A mass extinction event that resulted in about 70 percent of Earth's invertebrate species being wiped out during late Devonian period, about 358 million years ago, may have been caused by a cataclysmic event somewhere in deep space, far from our planet, Live Science reports.
According to the media outlet, a new study points at clues left in fossilized plant spores that date back to the boundary of the Devonian and the Carboniferous periods, and which display signs of UV light damage, suggesting that something caused a long-term disruption of Earth's ozone layer at that time.
And since evidence in the geologic record at the time period in question apparently “couldn't clearly link the ozone depletion” to some Earth-born calamity, like volcanic activity or climate change, a new study now proposes that one or more supernova explosions within 65 light-years of our planet might've caused this change.
As the media outlet notes, the UV light, X- and gamma rays emitted by a star when it goes supernova located sufficiently close to Earth can “shred the ozone layer”, exposing life on the surface to “unfiltered” solar radiation.

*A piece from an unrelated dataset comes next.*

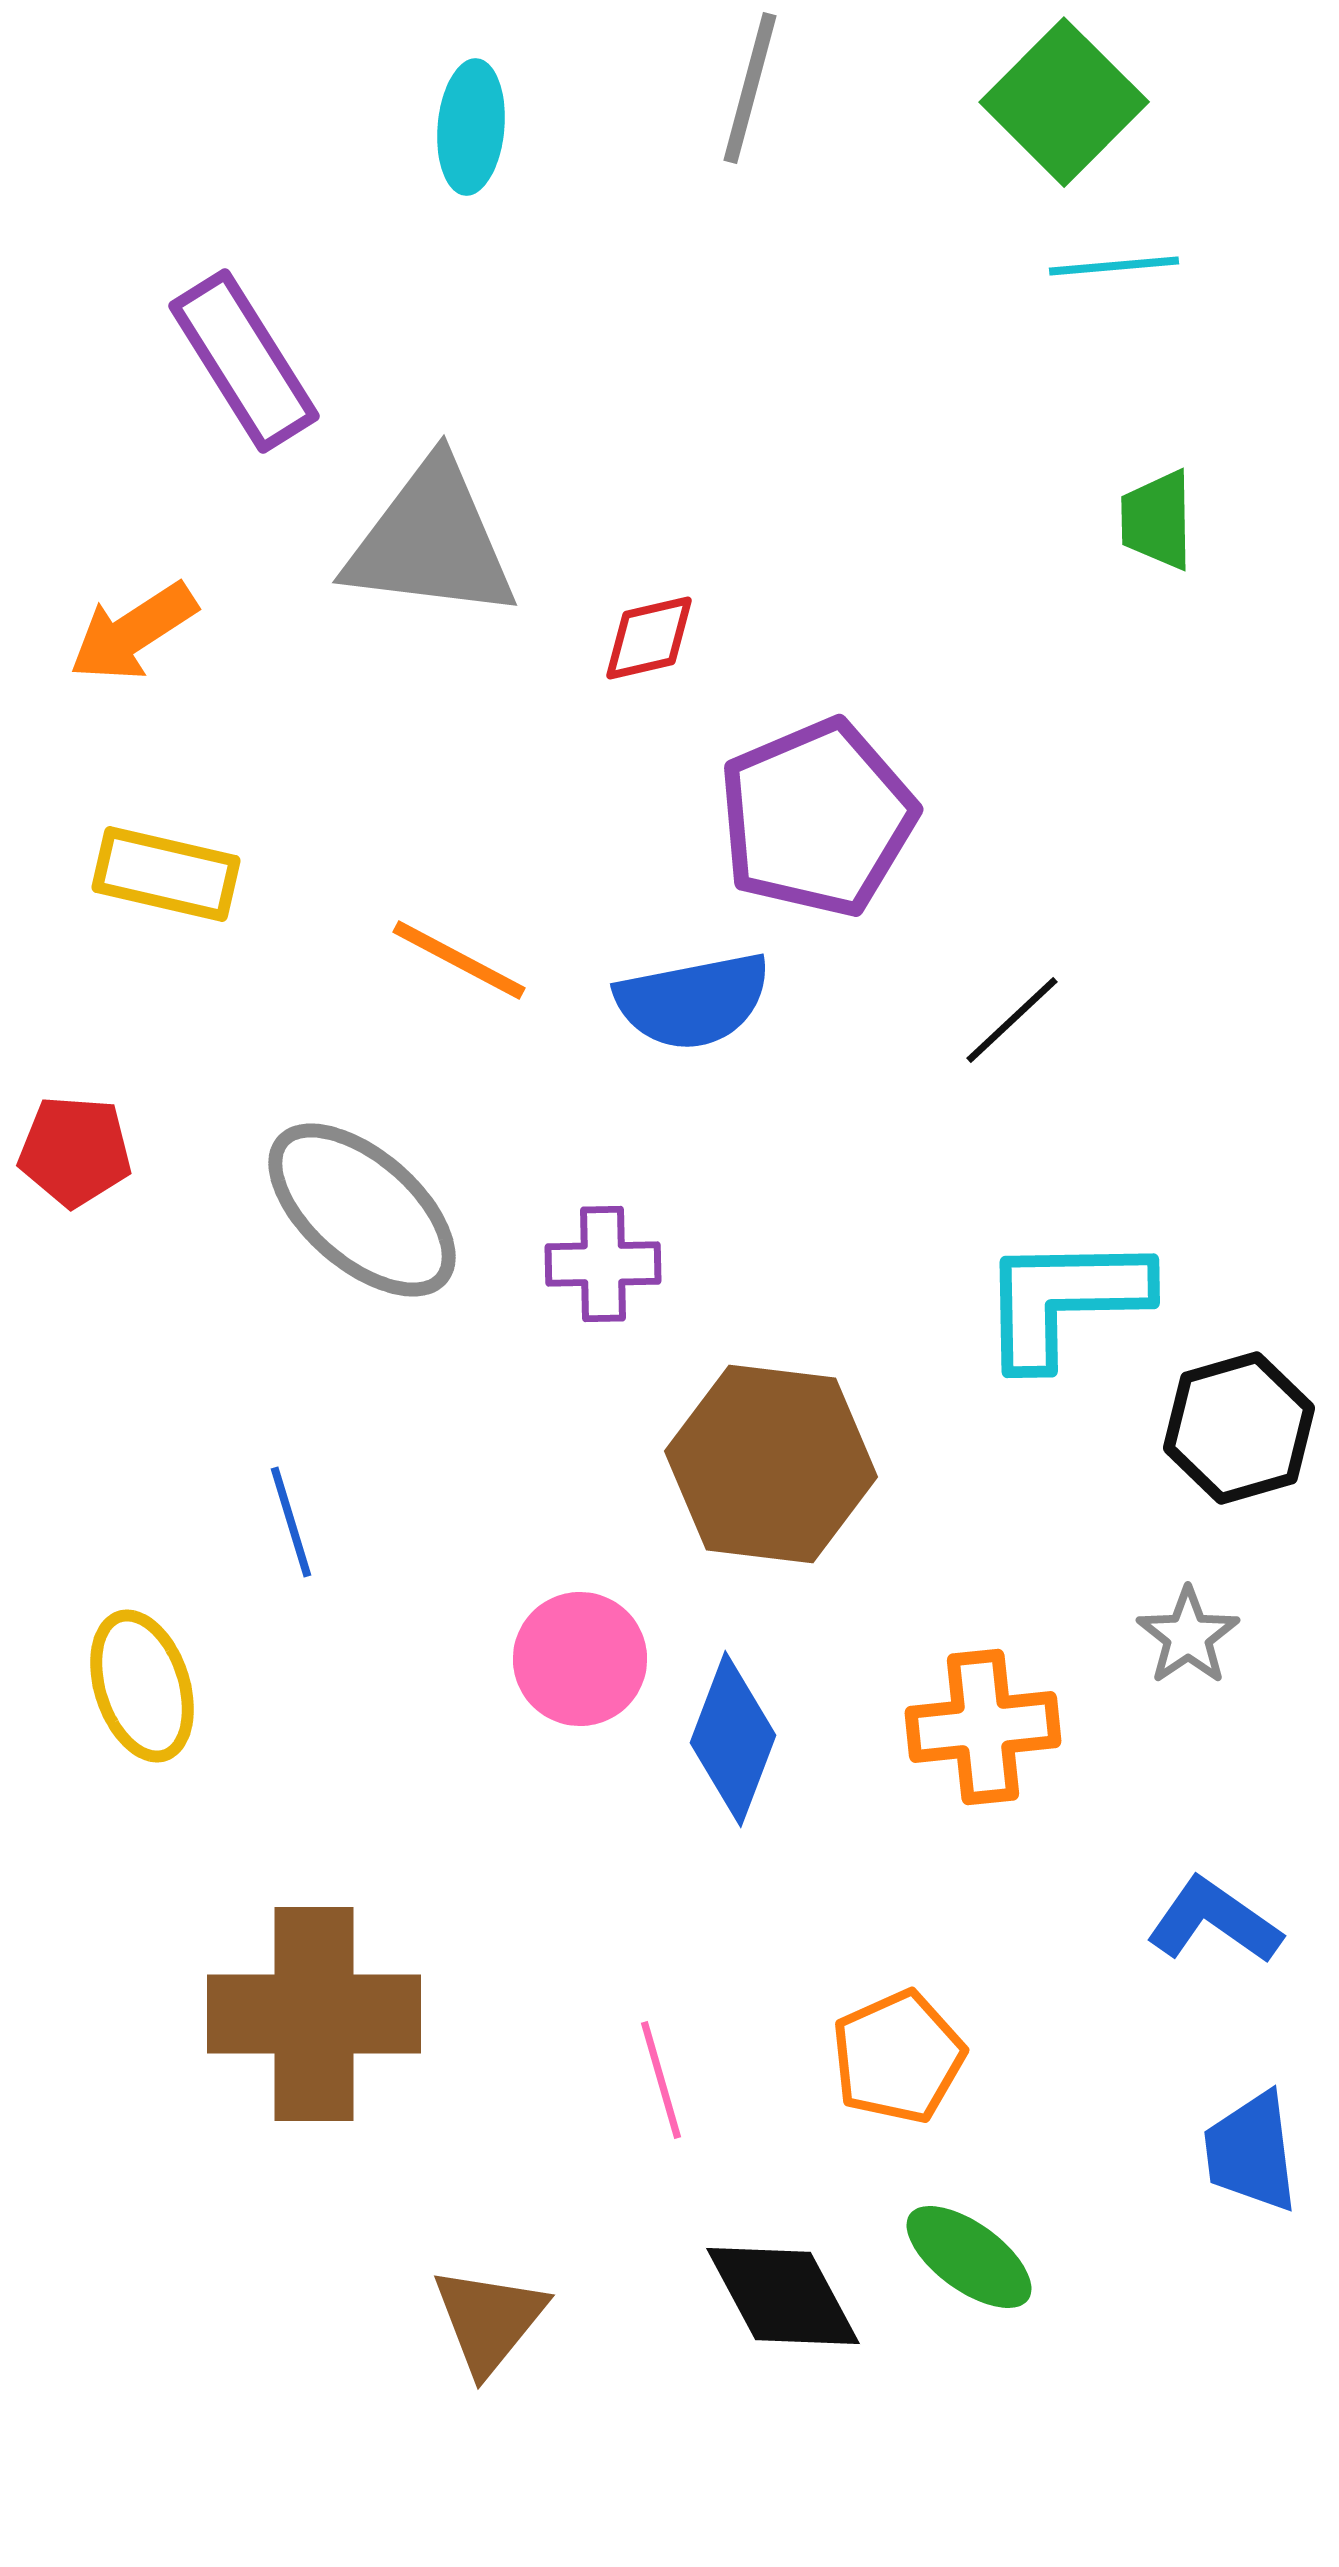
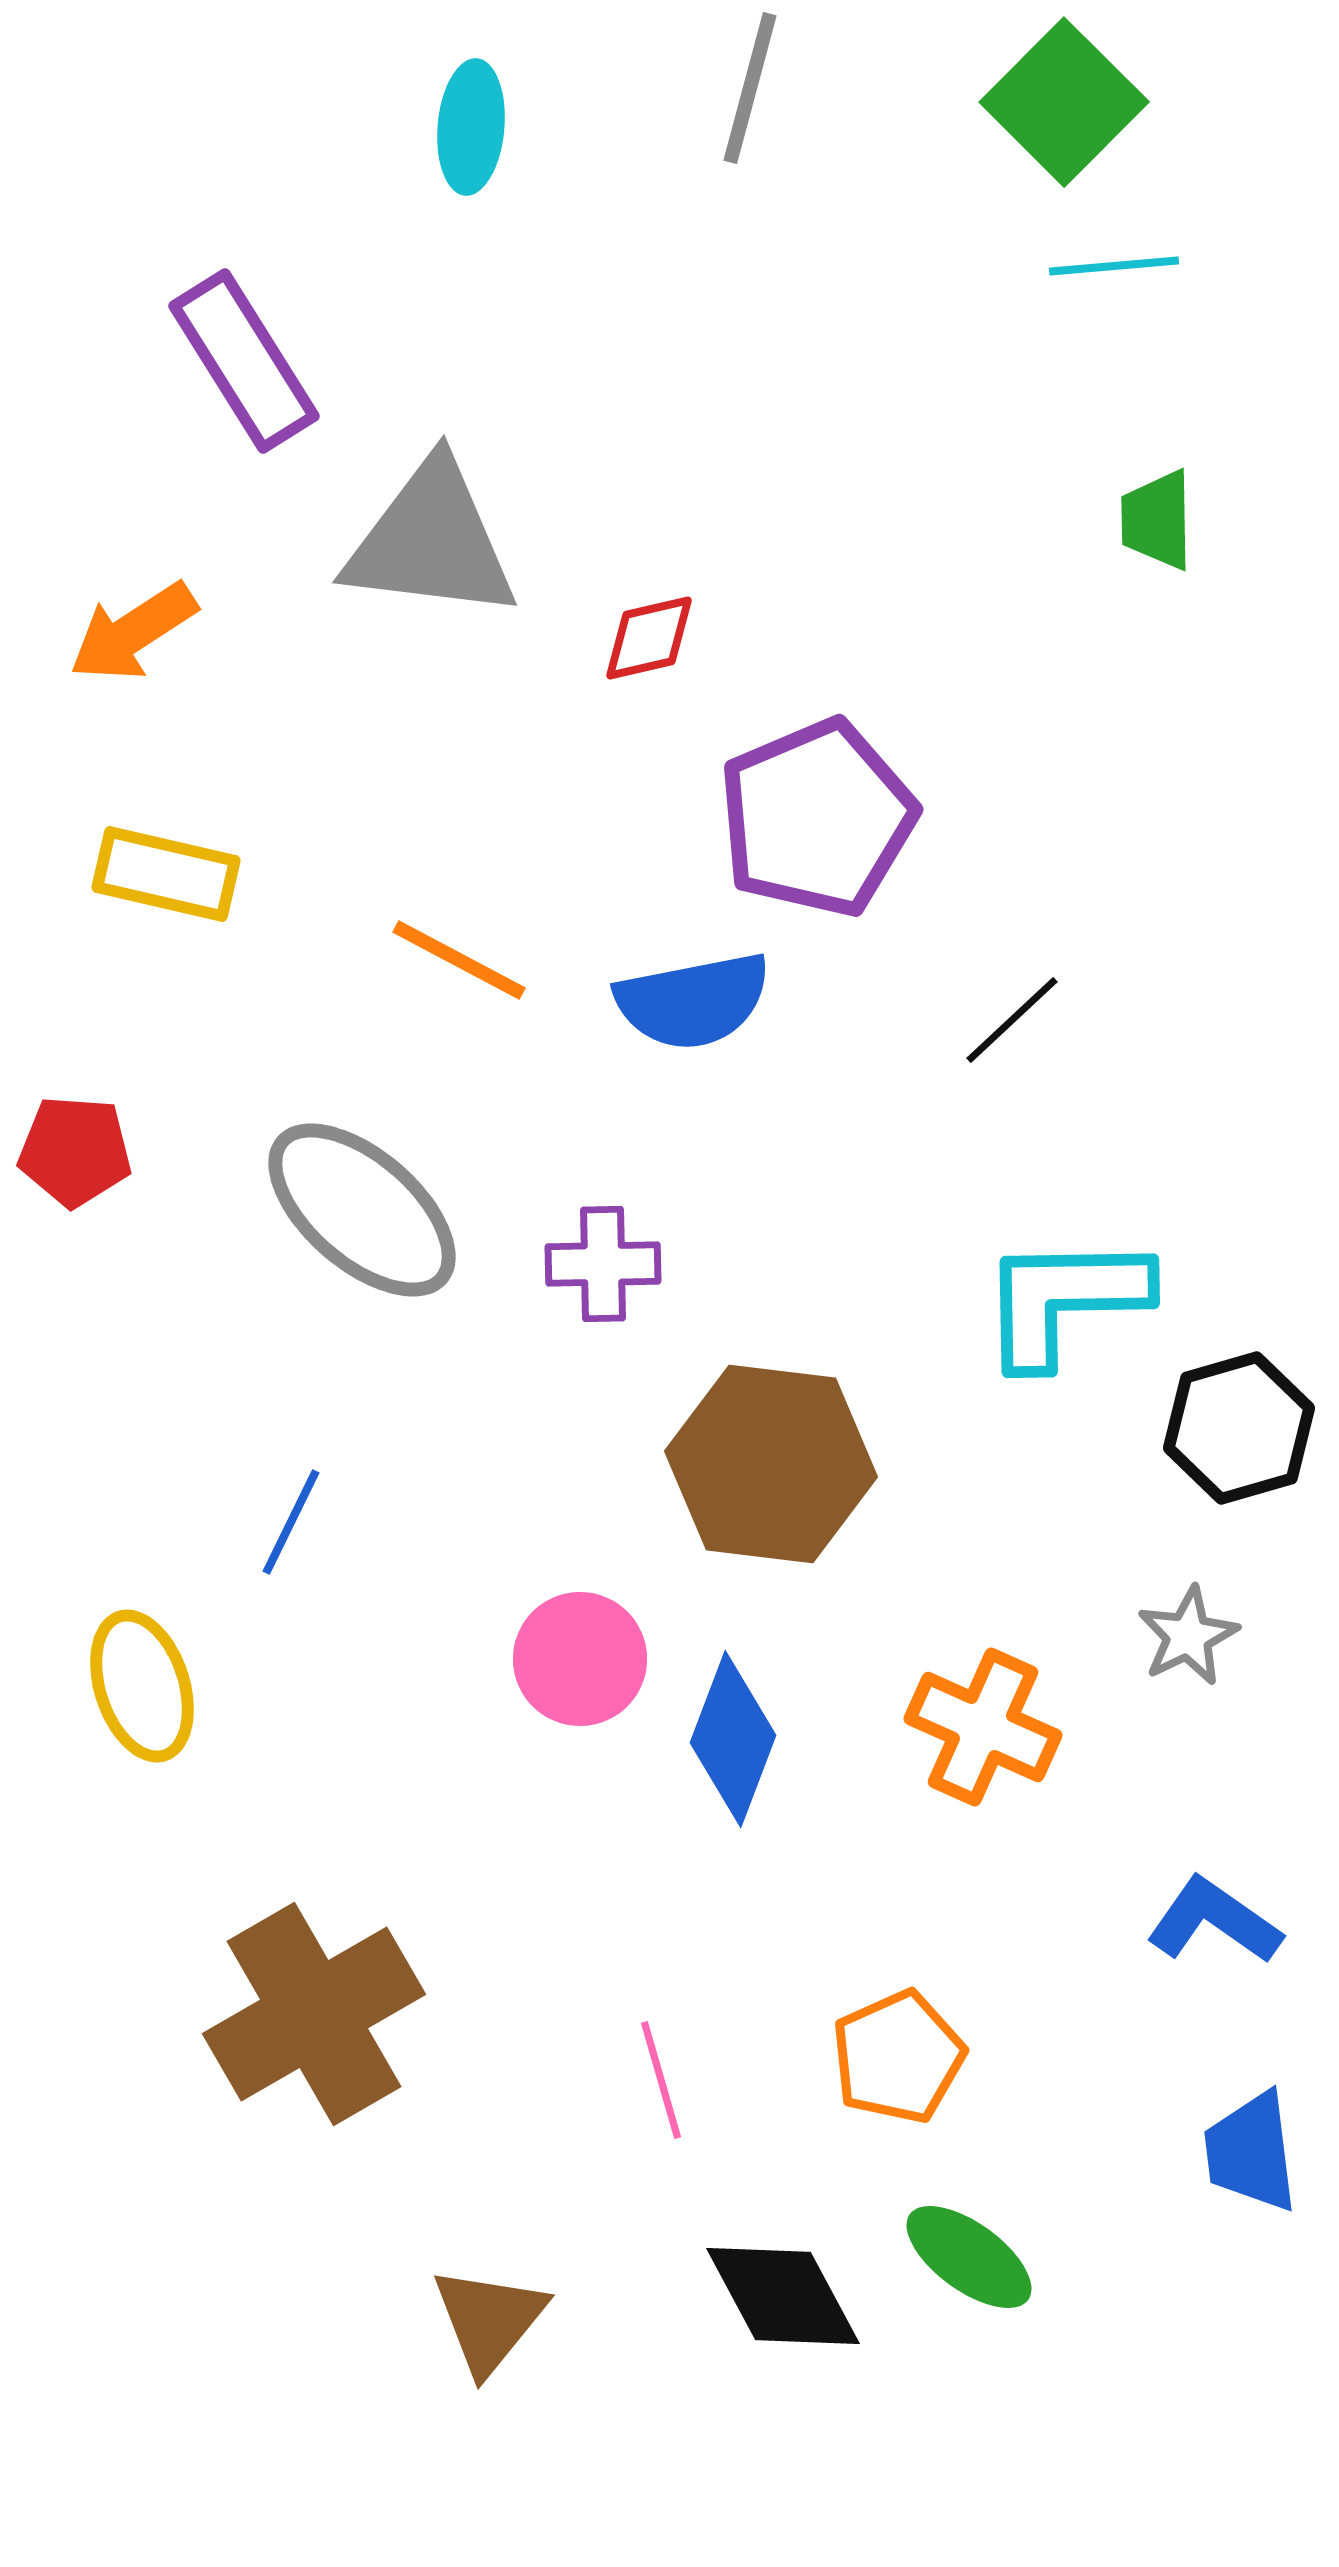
blue line: rotated 43 degrees clockwise
gray star: rotated 8 degrees clockwise
orange cross: rotated 30 degrees clockwise
brown cross: rotated 30 degrees counterclockwise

But while the new study's lead author Brian Fields, a professor in the Department of Astronomy at the University of Illinois Urbana-Champaign, noted that this damage is relatively short-lived and “after a decade, Earth restores its ozone", he also told the media outlet in an email that this is but a first stage of the damage a close-enough supernova can inflict.
"Later, the supernova blast slams into the solar system. The blast acts as a particle accelerator, and the Earth is bathed with an intense rain of high-energy particles," Fields said. "These will damage life, and the cosmic rays will linger for many thousands of years, up to 100,000 years".
The scientist also said that he is "pleased to report that no threatening supernova candidates are anywhere near the 'minimum safe distance'."